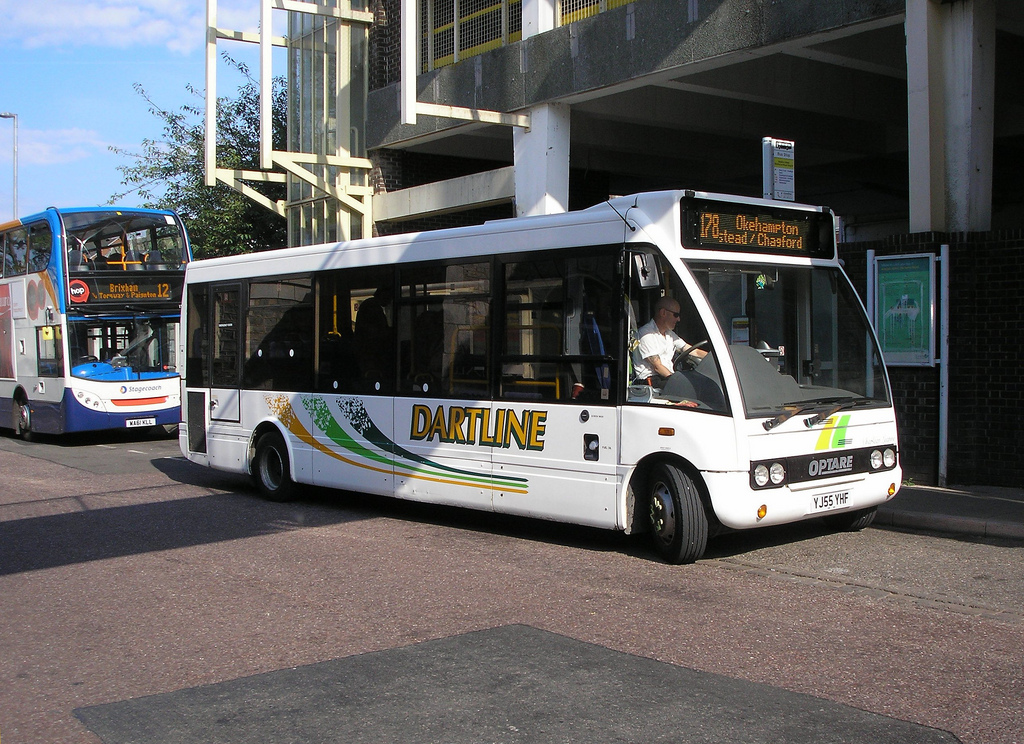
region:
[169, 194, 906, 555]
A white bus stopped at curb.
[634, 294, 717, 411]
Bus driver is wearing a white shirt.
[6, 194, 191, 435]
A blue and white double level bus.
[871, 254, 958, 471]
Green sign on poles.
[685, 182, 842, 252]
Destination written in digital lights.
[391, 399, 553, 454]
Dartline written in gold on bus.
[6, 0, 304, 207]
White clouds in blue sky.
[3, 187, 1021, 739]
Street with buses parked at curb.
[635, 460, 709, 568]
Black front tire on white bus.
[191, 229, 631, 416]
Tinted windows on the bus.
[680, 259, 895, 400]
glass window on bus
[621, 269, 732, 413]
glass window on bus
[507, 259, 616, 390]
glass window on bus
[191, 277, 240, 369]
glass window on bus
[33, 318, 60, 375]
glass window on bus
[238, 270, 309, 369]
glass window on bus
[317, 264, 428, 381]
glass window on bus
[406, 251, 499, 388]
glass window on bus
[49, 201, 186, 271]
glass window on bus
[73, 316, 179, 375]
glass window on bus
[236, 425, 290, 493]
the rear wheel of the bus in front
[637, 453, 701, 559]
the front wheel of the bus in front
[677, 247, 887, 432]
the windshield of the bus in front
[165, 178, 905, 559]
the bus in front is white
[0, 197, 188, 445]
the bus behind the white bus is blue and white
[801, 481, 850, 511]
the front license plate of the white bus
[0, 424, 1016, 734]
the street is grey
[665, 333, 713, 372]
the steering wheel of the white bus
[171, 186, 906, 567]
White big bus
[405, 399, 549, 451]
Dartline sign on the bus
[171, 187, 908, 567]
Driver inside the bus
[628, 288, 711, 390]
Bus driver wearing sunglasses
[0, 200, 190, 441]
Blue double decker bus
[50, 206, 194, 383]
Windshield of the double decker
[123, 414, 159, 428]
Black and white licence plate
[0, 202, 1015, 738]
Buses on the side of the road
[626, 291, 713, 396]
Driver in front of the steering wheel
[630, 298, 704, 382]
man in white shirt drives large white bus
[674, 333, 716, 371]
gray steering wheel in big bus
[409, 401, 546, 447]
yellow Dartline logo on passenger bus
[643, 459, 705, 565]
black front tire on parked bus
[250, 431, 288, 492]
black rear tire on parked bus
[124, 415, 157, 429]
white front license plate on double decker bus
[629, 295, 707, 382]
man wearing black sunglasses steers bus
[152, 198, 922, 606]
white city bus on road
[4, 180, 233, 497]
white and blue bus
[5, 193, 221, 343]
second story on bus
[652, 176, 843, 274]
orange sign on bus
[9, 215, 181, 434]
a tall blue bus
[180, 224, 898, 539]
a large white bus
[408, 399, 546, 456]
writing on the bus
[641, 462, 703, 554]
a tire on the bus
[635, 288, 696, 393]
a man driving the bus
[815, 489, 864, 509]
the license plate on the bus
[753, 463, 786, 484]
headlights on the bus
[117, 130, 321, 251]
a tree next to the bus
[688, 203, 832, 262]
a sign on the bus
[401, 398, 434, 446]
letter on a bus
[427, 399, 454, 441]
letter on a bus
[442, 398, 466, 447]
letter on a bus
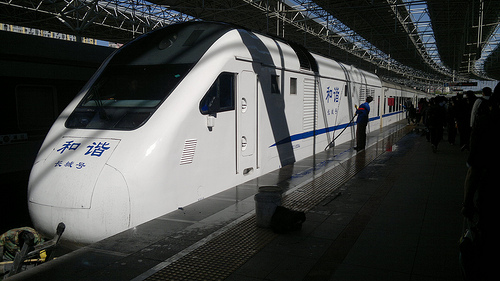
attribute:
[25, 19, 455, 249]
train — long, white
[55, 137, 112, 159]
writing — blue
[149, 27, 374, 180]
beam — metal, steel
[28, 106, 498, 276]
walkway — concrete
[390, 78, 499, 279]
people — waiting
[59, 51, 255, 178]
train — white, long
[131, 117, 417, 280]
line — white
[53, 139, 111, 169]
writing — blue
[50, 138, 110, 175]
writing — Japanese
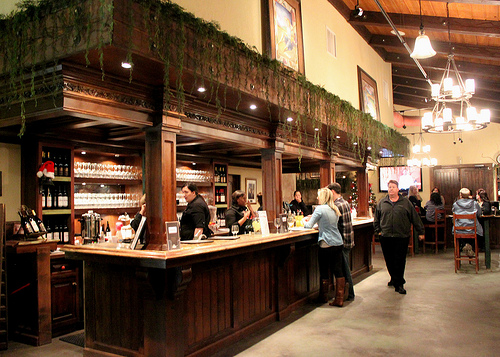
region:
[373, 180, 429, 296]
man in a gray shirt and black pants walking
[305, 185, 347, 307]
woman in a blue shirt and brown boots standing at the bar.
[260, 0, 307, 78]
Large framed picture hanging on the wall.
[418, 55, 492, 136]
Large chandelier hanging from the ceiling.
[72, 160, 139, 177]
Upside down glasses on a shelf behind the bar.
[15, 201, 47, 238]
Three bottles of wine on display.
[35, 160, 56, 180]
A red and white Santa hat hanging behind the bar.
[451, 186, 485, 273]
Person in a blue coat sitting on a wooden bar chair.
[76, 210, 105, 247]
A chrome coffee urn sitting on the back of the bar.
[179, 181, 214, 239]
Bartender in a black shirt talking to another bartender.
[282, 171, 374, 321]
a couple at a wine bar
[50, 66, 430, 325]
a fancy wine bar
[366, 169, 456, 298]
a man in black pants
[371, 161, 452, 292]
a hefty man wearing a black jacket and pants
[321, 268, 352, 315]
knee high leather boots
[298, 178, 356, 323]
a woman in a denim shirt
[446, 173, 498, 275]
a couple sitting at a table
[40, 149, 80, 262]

**Goal of the exercise**
Convert all of the material above into a JSON list of strings with one string per line, leaving out blank lines and the pictures.

**Exercise solution**
[
  "region:",
  "[169, 194, 906, 555]",
  "A white bus stopped at curb.",
  "[634, 294, 717, 411]",
  "Bus driver is wearing a white shirt.",
  "[6, 194, 191, 435]",
  "A blue and white double level bus.",
  "[871, 254, 958, 471]",
  "Green sign on poles.",
  "[685, 182, 842, 252]",
  "Destination written in digital lights.",
  "[391, 399, 553, 454]",
  "Dartline written in gold on bus.",
  "[6, 0, 304, 207]",
  "White clouds in blue sky.",
  "[3, 187, 1021, 739]",
  "Street with buses parked at curb.",
  "[635, 460, 709, 568]",
  "Black front tire on white bus.",
  "[191, 229, 631, 416]",
  "Tinted windows on the bus.",
  "[680, 259, 895, 400]",
  "glass window on bus",
  "[621, 269, 732, 413]",
  "glass window on bus",
  "[507, 259, 616, 390]",
  "glass window on bus",
  "[191, 277, 240, 369]",
  "glass window on bus",
  "[33, 318, 60, 375]",
  "glass window on bus",
  "[238, 270, 309, 369]",
  "glass window on bus",
  "[317, 264, 428, 381]",
  "glass window on bus",
  "[406, 251, 499, 388]",
  "glass window on bus",
  "[49, 201, 186, 271]",
  "glass window on bus",
  "[73, 316, 179, 375]",
  "glass window on bus",
  "[236, 425, 290, 493]",
  "the rear wheel of the bus in front",
  "[637, 453, 701, 559]",
  "the front wheel of the bus in front",
  "[677, 247, 887, 432]",
  "the windshield of the bus in front",
  "[165, 178, 905, 559]",
  "the bus in front is white",
  "[0, 197, 188, 445]",
  "the bus behind the white bus is blue and white",
  "[801, 481, 850, 511]",
  "the front license plate of the white bus",
  "[0, 424, 1016, 734]",
  "the street is grey",
  "[665, 333, 713, 372]",
  "the steering wheel of the white bus",
  "[171, 186, 906, 567]",
  "White big bus",
  "[405, 399, 549, 451]",
  "Dartline sign on the bus",
  "[171, 187, 908, 567]",
  "Driver inside the bus",
  "[628, 288, 711, 390]",
  "Bus driver wearing sunglasses",
  "[0, 200, 190, 441]",
  "Blue double decker bus",
  "[50, 206, 194, 383]",
  "Windshield of the double decker",
  "[123, 414, 159, 428]",
  "Black and white licence plate",
  "[0, 202, 1015, 738]",
  "Buses on the side of the road",
  "[626, 291, 713, 396]",
  "Driver in front of the steering wheel",
  "[630, 298, 704, 382]",
  "man in white shirt drives large white bus",
  "[674, 333, 716, 371]",
  "gray steering wheel in big bus",
  "[409, 401, 546, 447]",
  "yellow Dartline logo on passenger bus",
  "[643, 459, 705, 565]",
  "black front tire on parked bus",
  "[250, 431, 288, 492]",
  "black rear tire on parked bus",
  "[124, 415, 157, 429]",
  "white front license plate on double decker bus",
  "[629, 295, 707, 382]",
  "man wearing black sunglasses steers bus",
  "[152, 198, 922, 606]",
  "white city bus on road",
  "[4, 180, 233, 497]",
  "white and blue bus",
  "[5, 193, 221, 343]",
  "second story on bus",
  "[652, 176, 843, 274]",
  "orange sign on bus",
  "[9, 215, 181, 434]",
  "a tall blue bus",
  "[180, 224, 898, 539]",
  "a large white bus",
  "[408, 399, 546, 456]",
  "writing on the bus",
  "[641, 462, 703, 554]",
  "a tire on the bus",
  "[635, 288, 696, 393]",
  "a man driving the bus",
  "[815, 489, 864, 509]",
  "the license plate on the bus",
  "[753, 463, 786, 484]",
  "headlights on the bus",
  "[117, 130, 321, 251]",
  "a tree next to the bus",
  "[688, 203, 832, 262]",
  "a sign on the bus",
  "[401, 398, 434, 446]",
  "letter on a bus",
  "[427, 399, 454, 441]",
  "letter on a bus",
  "[442, 398, 466, 447]",
  "letter on a bus",
  "attribute:",
  "[25, 19, 455, 249]",
  "train — long, white",
  "[55, 137, 112, 159]",
  "writing — blue",
  "[149, 27, 374, 180]",
  "beam — metal, steel",
  "[28, 106, 498, 276]",
  "walkway — concrete",
  "[390, 78, 499, 279]",
  "people — waiting",
  "[59, 51, 255, 178]",
  "train — white, long",
  "[131, 117, 417, 280]",
  "line — white",
  "[53, 139, 111, 169]",
  "writing — blue",
  "[50, 138, 110, 175]",
  "writing — Japanese",
  "region:",
  "[373, 180, 429, 296]",
  "man in a gray shirt and black pants walking",
  "[305, 185, 347, 307]",
  "woman in a blue shirt and brown boots standing at the bar.",
  "[260, 0, 307, 78]",
  "Large framed picture hanging on the wall.",
  "[418, 55, 492, 136]",
  "Large chandelier hanging from the ceiling.",
  "[72, 160, 139, 177]",
  "Upside down glasses on a shelf behind the bar.",
  "[15, 201, 47, 238]",
  "Three bottles of wine on display.",
  "[35, 160, 56, 180]",
  "A red and white Santa hat hanging behind the bar.",
  "[451, 186, 485, 273]",
  "Person in a blue coat sitting on a wooden bar chair.",
  "[76, 210, 105, 247]",
  "A chrome coffee urn sitting on the back of the bar.",
  "[179, 181, 214, 239]",
  "Bartender in a black shirt talking to another bartender.",
  "[282, 171, 374, 321]",
  "a couple at a wine bar",
  "[50, 66, 430, 325]",
  "a fancy wine bar",
  "[366, 169, 456, 298]",
  "a man in black pants",
  "[371, 161, 452, 292]",
  "a hefty man wearing a black jacket and pants",
  "[321, 268, 352, 315]",
  "knee high leather boots",
  "[298, 178, 356, 323]",
  "a woman in a denim shirt",
  "[446, 173, 498, 275]",
  "a couple sitting at a table",
  "[40, 149, 80, 262]"
]